» **Input material**:
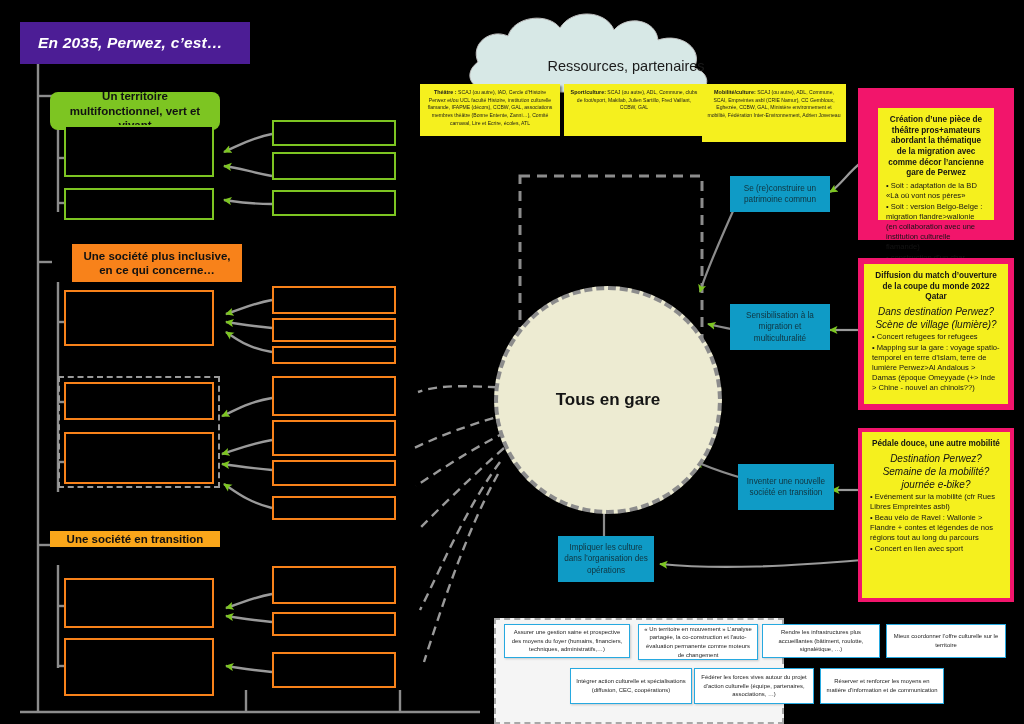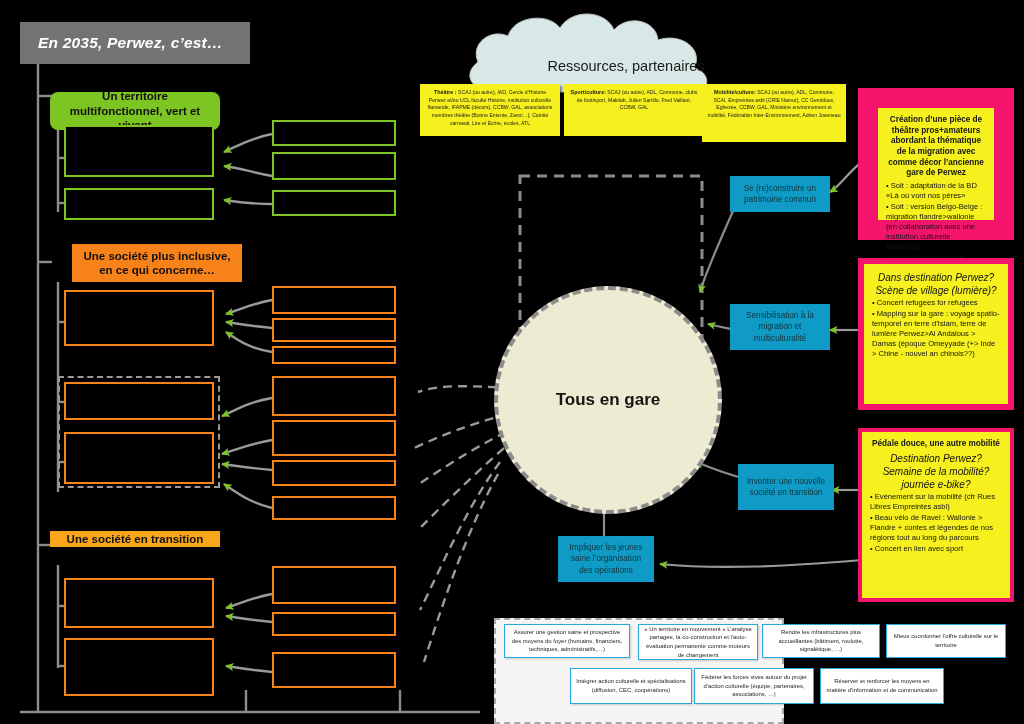--- a/index.html
+++ b/index.html
@@ -5,21 +5,21 @@
   html,body{margin:0;padding:0;background:#000;}
   body{width:1024px;height:724px;overflow:hidden;
        font-family:"Liberation Sans", sans-serif;}
   #canvas{position:relative;width:1024px;height:724px;background:#000000;}
 
   .abs{position:absolute;box-sizing:border-box;}
 
   
   .title-banner{
     left:20px;top:22px;width:230px;height:42px;
-    background:#737373;color:#ffffff;
+    background:#4c1d95;color:#ffffff;
     font-size:15.5px;font-weight:bold;font-style:italic;
     display:flex;align-items:center;padding-left:18px;letter-spacing:.2px;
   }
 
   
   .cat-head{
     display:flex;align-items:center;justify-content:center;text-align:center;
     font-size:11.5px;font-weight:bold;color:#111;line-height:1.25;padding:4px 8px;
   }
   .cat-green{background:#7DC522;}
@@ -233,40 +233,41 @@
     <div class="idea" style="height:100%;box-sizing:border-box;">
       <span class="ih">Création d’une pièce de théâtre pros+amateurs abordant la thématique de la migration avec comme décor l’ancienne gare de Perwez</span>
       <span class="bullet">• Soit : adaptation de la BD «Là où vont nos pères»</span>
       <span class="bullet">• Soit : version Belgo-Belge : migration flandre&gt;wallonie (en collaboration avec une institution culturelle flamande)</span>
       <span class="bullet">• construction d’un char train/navette roulotte.</span>
     </div>
   </div>
 
   <div class="abs idea-frame" style="left:858px;top:258px;width:156px;height:152px;padding:6px;">
     <div class="idea" style="height:100%;box-sizing:border-box;">
+      <span class="ih">Diffusion du match d’ouverture de la coupe du monde 2022 Qatar</span>
       <span class="isub">Dans destination Perwez? Scène de village (lumière)?</span>
       <span class="bullet">• Concert refugees for refugees</span>
       <span class="bullet">• Mapping sur la gare : voyage spatio-temporel en terre d’Islam, terre de lumière Perwez&gt;Al Andalous &gt; Damas (époque Omeyyade (+&gt; Inde &gt; Chine - nouvel an chinois??)</span>
     </div>
   </div>
 
   <div class="abs idea-frame" style="left:858px;top:428px;width:156px;height:174px;padding:4px;">
     <div class="idea" style="height:100%;box-sizing:border-box;">
       <span class="ih">Pédale douce, une autre mobilité</span>
       <span class="isub">Destination Perwez? Semaine de la mobilité? journée e-bike?</span>
       <span class="bullet">• Evénement sur la mobilité (cfr Rues Libres Empreintes asbl)</span>
       <span class="bullet">• Beau vélo de Ravel : Wallonie &gt; Flandre + contes et légendes de nos régions tout au long du parcours</span>
       <span class="bullet">• Concert en lien avec sport</span>
     </div>
   </div>
 
   <div class="abs cyan" style="left:730px;top:176px;width:100px;height:36px;">Se (re)construire un patrimoine commun</div>
   <div class="abs cyan" style="left:730px;top:304px;width:100px;height:46px;">Sensibilisation à la migration et multiculturalité</div>
   <div class="abs cyan" style="left:738px;top:464px;width:96px;height:46px;">Inventer une nouvelle société en transition</div>
-  <div class="abs cyan" style="left:558px;top:536px;width:96px;height:46px;">Impliquer les jeunes saine l’organisation des opérations</div>
+  <div class="abs cyan" style="left:558px;top:536px;width:96px;height:46px;">Impliquer les culture dans l’organisation des opérations</div>
 
   <div class="abs circle">Tous en gare</div>
 
   <div class="abs panel"></div>
 
   <div class="abs wbox" style="left:504px;top:624px;width:126px;height:34px;">Assurer une gestion saine et prospective des moyens du foyer (humains, financiers, techniques, administratifs,…)</div>
   <div class="abs wbox" style="left:638px;top:624px;width:120px;height:36px;">« Un territoire en mouvement » L’analyse partagée, la co-construction et l’auto-évaluation permanente comme moteurs de changement</div>
   <div class="abs wbox" style="left:762px;top:624px;width:118px;height:34px;">Rendre les infrastructures plus accueillantes (bâtiment, roulotte, signalétique, …)</div>
   <div class="abs wbox" style="left:886px;top:624px;width:120px;height:34px;">Mieux coordonner l’offre culturelle sur le territoire</div>
   <div class="abs wbox" style="left:570px;top:668px;width:122px;height:36px;">Intégrer action culturelle et spécialisations (diffusion, CEC, coopérations)</div>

» **Prompt**: Every line with "mobilité" in it should be copied from the entries above.

» **Exercise answer**:
       <span class="ih">Pédale douce, une autre mobilité</span>
       <span class="isub">Destination Perwez? Semaine de la mobilité? journée e-bike?</span>
       <span class="bullet">• Evénement sur la mobilité (cfr Rues Libres Empreintes asbl)</span>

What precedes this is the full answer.